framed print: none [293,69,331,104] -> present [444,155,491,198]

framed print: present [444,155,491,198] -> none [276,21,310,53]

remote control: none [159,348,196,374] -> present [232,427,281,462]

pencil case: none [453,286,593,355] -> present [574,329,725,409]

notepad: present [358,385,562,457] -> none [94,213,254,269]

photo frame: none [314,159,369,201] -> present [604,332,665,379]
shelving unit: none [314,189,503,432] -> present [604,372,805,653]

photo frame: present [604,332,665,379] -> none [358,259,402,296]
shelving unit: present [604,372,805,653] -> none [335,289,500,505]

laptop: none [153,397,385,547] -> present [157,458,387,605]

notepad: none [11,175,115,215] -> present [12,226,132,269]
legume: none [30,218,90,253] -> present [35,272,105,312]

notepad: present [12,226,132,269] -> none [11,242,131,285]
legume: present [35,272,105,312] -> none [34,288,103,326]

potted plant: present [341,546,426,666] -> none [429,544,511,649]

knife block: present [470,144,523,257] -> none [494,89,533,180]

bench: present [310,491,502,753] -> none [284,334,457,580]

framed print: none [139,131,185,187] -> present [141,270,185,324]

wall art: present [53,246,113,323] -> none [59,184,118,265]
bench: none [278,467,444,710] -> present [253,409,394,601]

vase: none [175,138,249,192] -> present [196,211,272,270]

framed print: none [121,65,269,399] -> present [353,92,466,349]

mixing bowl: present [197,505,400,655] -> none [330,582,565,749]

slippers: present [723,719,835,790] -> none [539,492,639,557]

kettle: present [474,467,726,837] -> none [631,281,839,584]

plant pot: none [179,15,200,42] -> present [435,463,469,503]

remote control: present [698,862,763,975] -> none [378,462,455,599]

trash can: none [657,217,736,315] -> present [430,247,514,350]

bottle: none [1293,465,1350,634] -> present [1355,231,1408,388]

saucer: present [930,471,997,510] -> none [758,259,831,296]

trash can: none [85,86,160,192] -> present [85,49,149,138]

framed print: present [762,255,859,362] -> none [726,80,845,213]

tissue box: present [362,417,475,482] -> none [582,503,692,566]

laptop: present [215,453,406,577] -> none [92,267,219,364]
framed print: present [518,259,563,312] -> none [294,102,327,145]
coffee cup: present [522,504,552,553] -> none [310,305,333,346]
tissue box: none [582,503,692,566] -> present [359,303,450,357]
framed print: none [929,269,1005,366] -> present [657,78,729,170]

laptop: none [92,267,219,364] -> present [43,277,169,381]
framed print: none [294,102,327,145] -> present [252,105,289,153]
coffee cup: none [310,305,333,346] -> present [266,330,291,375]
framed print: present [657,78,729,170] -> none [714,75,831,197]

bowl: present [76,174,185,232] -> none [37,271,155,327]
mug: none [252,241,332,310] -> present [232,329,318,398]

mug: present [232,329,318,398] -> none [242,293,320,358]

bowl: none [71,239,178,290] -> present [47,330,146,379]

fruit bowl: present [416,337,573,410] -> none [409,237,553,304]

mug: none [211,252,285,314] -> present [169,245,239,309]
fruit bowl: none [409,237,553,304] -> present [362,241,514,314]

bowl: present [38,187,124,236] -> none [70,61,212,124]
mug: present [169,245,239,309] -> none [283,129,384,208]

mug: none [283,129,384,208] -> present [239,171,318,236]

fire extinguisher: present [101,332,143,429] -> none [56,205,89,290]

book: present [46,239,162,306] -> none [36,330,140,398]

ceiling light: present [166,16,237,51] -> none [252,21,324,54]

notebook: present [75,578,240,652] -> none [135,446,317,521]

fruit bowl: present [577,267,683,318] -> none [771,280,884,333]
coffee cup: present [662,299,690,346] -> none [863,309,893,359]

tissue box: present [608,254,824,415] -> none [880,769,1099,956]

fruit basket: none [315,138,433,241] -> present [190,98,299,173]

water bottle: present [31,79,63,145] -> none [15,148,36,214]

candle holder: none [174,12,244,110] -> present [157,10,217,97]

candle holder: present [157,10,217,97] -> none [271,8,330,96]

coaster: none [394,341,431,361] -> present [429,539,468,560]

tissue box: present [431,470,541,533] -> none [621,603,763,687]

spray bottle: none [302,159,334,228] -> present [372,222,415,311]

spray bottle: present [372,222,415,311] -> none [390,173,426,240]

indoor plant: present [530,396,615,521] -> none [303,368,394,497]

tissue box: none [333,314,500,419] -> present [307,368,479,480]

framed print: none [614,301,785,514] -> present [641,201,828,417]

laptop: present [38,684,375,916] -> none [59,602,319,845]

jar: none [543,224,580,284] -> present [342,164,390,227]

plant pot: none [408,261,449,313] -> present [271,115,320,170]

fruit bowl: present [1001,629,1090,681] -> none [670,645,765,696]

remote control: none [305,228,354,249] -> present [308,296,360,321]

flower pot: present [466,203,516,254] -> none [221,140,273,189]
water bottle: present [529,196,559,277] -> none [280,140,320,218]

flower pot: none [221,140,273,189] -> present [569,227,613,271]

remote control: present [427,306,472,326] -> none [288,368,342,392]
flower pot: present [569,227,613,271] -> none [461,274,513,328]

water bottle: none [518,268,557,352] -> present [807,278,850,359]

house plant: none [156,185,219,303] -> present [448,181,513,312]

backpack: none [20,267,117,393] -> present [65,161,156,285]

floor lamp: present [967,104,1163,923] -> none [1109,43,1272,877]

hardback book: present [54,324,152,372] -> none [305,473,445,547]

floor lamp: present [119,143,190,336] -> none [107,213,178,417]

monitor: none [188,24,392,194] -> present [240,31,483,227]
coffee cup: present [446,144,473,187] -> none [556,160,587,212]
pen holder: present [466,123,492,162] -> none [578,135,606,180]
===
Aim of the task :: Filter the records for the string "bowl" and copy every line that holds it.

Exercise solution ::
mixing bowl: present [197,505,400,655] -> none [330,582,565,749]
bowl: present [76,174,185,232] -> none [37,271,155,327]
bowl: none [71,239,178,290] -> present [47,330,146,379]
fruit bowl: present [416,337,573,410] -> none [409,237,553,304]
fruit bowl: none [409,237,553,304] -> present [362,241,514,314]
bowl: present [38,187,124,236] -> none [70,61,212,124]
fruit bowl: present [577,267,683,318] -> none [771,280,884,333]
fruit bowl: present [1001,629,1090,681] -> none [670,645,765,696]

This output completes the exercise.